Some analysts suggest that a positive scenario for IBM could emerge. If AI-assisted modernization indeed accelerates the migration away from mainframes, IBM might pivot to capturing revenue from cloud infrastructure and AI platform fees rather than traditional consulting hours. The company’s hybrid cloud strategy, centered around Red Hat OpenShift, is designed for this transition. However, the execution risks are substantial, as IBM would need to replace high-margin consulting revenue with typically lower-margin cloud fees in the short term.

Looking ahead, the competitive landscape is set to evolve. IBM is expected to enhance the capabilities of Watsonx Code Assistant for Z, with potential announcements at its upcoming Think conference. Both Google and Microsoft are likely to prioritize enterprise code migration within their AI strategies for 2025. Meanwhile, Anthropic, buoyed by significant funding from Amazon and other investors, has indicated that enterprise software development is a key component of its future roadmap.

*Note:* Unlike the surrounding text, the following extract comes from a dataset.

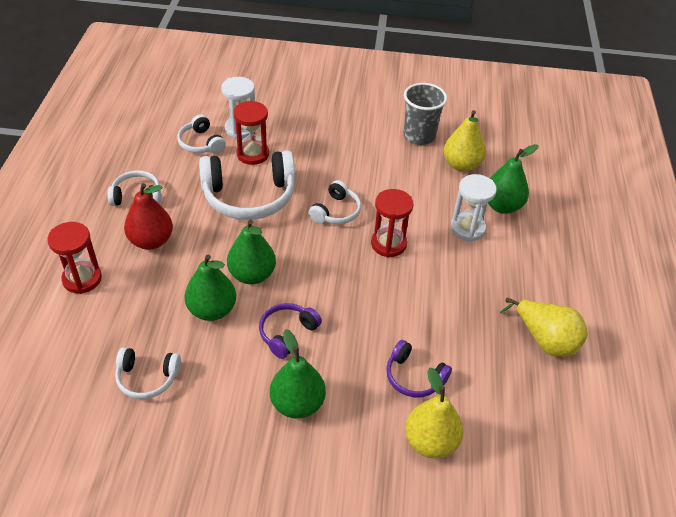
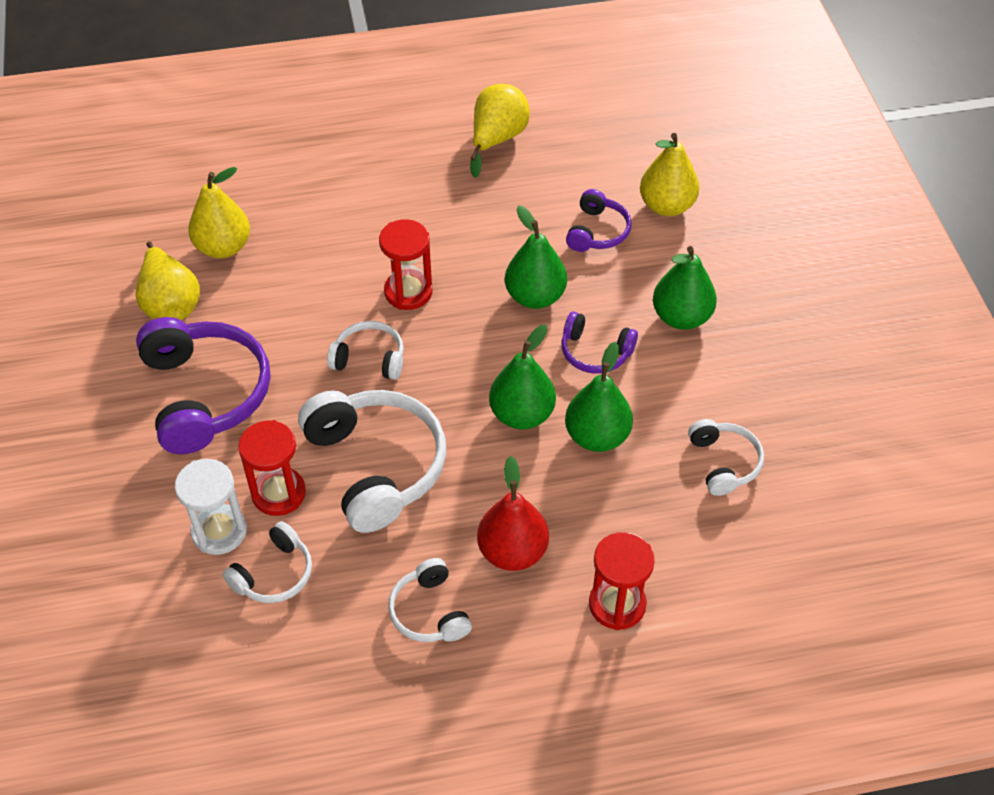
camera: 105 degrees left, 5 degrees up
(340, 139) = (205, 394): none -> purple headphones
(419, 136) = (170, 303): grey cup -> yellow pear
(467, 228) = (349, 223): white hourglass -> none
(502, 206) = (294, 197): green pear -> green pear (535, 297)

For the thousands of enterprises still relying on COBOL, Anthropic’s announcement may represent a turning point, psychologically more than technically. The fact that a credible AI company claims it can manage COBOL migration is likely to encourage CIOs to revisit modernization proposals previously deemed too risky or costly. Whether Claude Code or any other tool can fulfill this promise at an enterprise scale remains uncertain, but it is now a question that every board with a mainframe budget will need to consider.

IBM’s stock partially rebounded in afternoon trading, closing down 8.4% for the day. The market’s message is clear: the protective moat surrounding IBM’s mainframe business is no longer viewed as impenetrable. In an era where AI can analyze and interpret legacy code at scale, the competitive advantages that once appeared permanent are being reassessed in real time.